Chemie-Lügen, 09.04.2017
Im Juli 2012 gab der damalige Sprecher des syrischen Außenministeriums Jihad Makdissi eine Pressekonferenz, in der er über chemische Kampfstoffe Syriens sprechen sollte. Er sollte deren tatsächliche Existenz im Unklaren lassen und hat – buchstäblich im ersten Satz - seinen Auftrag gründlich vermasselt. Dieser Faux Pas hatte weitreichende Folgen. US-Präsident Obama sprach von einer "Roten Linie", die nicht überschritten werden dürfe, ein Jahr später war eine Kommission internationaler Experten für chemische Kampfstoffe in Damaskus – Makdissi verließ das Land und schloss sich der "Moskauer Opposition" an.
Und genau zu der Zeit, als die internationalen Experten in Damaskus ihre Arbeit aufnahmen, gab es den Giftgasangriff von Ghouta, einem Ort im Gouvernement Damaskus. Die Zahl der Opfer steht nicht fest, genannt werden Zahlen von 280 aber auch 1730 Todesopfern.
Muss man erwähnen, dass die syrische Regierung wie immer und ohne jede Untersuchung durch NATO und Golfstaaten zum Schuldigen erklärt wurde? Heute kann der Vorwurf als widerlegt gelten, nicht zuletzt dank einer umfangreichen Analyse, die Seymour Hersh im Dezember 2013 veröffentlichte. Doch der Angriff konnte zum Vorwand gemacht werden - das US-Militär sollte unmittelbar in den Krieg gegen Syrien eingreifen.
Die russische Föderation fand einen Kompromiss. Der direkte Krieg der USA gegen Syrien wurde aufgeschoben, die chemischen Waffen Syriens wurden unter internationaler Kontrolle vernichtet und am 4. Januar 2016 bestätigte die Organisation für das Verbot chemischer Waffen, dass die Vernichtung aller von Syrien deklarierten Chemiewaffen abgeschlossen sei.

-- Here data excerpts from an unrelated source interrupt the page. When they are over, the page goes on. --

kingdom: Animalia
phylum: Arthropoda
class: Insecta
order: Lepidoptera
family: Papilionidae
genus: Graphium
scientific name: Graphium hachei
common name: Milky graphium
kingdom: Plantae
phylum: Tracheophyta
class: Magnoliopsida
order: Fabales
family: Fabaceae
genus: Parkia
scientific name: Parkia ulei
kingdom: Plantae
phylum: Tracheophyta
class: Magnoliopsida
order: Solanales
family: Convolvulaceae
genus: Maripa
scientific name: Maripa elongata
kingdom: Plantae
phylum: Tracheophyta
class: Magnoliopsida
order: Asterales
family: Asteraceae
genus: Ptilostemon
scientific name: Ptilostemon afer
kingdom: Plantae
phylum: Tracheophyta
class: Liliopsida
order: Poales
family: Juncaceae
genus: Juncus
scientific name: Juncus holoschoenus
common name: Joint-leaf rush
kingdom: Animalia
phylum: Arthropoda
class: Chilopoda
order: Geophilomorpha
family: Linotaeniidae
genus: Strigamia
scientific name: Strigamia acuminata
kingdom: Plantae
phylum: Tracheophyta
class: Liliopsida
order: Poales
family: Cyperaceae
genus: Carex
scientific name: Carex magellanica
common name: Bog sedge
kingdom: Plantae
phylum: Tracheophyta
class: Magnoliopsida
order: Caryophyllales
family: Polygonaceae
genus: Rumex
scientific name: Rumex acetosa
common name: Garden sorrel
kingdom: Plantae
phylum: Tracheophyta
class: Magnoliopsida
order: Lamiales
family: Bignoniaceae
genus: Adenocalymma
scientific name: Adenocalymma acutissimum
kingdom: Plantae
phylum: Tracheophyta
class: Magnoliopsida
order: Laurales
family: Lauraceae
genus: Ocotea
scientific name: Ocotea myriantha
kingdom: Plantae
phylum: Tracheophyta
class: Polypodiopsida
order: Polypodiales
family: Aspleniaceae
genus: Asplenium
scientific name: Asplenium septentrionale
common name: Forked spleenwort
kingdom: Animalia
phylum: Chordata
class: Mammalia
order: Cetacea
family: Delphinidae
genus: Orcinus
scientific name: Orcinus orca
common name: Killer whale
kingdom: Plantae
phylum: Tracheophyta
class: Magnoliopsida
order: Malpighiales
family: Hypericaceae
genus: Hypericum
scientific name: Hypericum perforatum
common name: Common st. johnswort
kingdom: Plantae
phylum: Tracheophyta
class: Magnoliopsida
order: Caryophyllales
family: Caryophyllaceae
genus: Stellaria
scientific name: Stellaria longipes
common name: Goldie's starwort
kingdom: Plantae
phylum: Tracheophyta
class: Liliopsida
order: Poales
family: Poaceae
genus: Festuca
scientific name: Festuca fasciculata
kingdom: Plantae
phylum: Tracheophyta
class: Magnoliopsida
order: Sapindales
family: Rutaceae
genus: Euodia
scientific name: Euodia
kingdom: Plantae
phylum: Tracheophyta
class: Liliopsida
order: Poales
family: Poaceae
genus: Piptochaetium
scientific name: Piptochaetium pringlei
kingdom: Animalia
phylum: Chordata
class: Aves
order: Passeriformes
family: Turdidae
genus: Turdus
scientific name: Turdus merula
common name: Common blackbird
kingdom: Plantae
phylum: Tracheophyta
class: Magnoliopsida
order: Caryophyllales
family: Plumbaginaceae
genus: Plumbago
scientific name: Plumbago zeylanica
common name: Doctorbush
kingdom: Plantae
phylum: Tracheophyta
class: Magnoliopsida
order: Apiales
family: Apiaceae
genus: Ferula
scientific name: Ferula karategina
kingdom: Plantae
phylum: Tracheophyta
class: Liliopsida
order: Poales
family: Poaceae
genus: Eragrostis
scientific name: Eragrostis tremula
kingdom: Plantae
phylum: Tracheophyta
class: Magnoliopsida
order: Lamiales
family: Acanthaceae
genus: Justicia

Nicht abgeschlossen waren die Vorwürfe, die syrische Armee setze chemische Kampfstoffe ein – obwohl sie vernichtet waren. Doch IS und al-Nusra arbeiteten an der Herstellung chemischer Waffen und setzten sie auch ein. Selbst US-Geheimdienste waren sich bewusst, dass al-Nusra möglicherweise Zugang zu Sarin hatte.
2014 gab es Berichte über den Einsatz von chemischen Waffen durch den IS gegen Kurden. 2016 berichtete die Deutsche Welle über einen Chemiewaffen-Angriff der Terrormiliz 'Islamischer Staat' im Norden Syriens und im März dieses Jahres gab es einen Giftgasangriff des IS in Mosul.
Zuvor schon berichtete eine Untersuchungskommission des irakischen Parlaments, der IS arbeitet sehr ernsthaft daran, chemische Kampfstoffe produzieren zu können.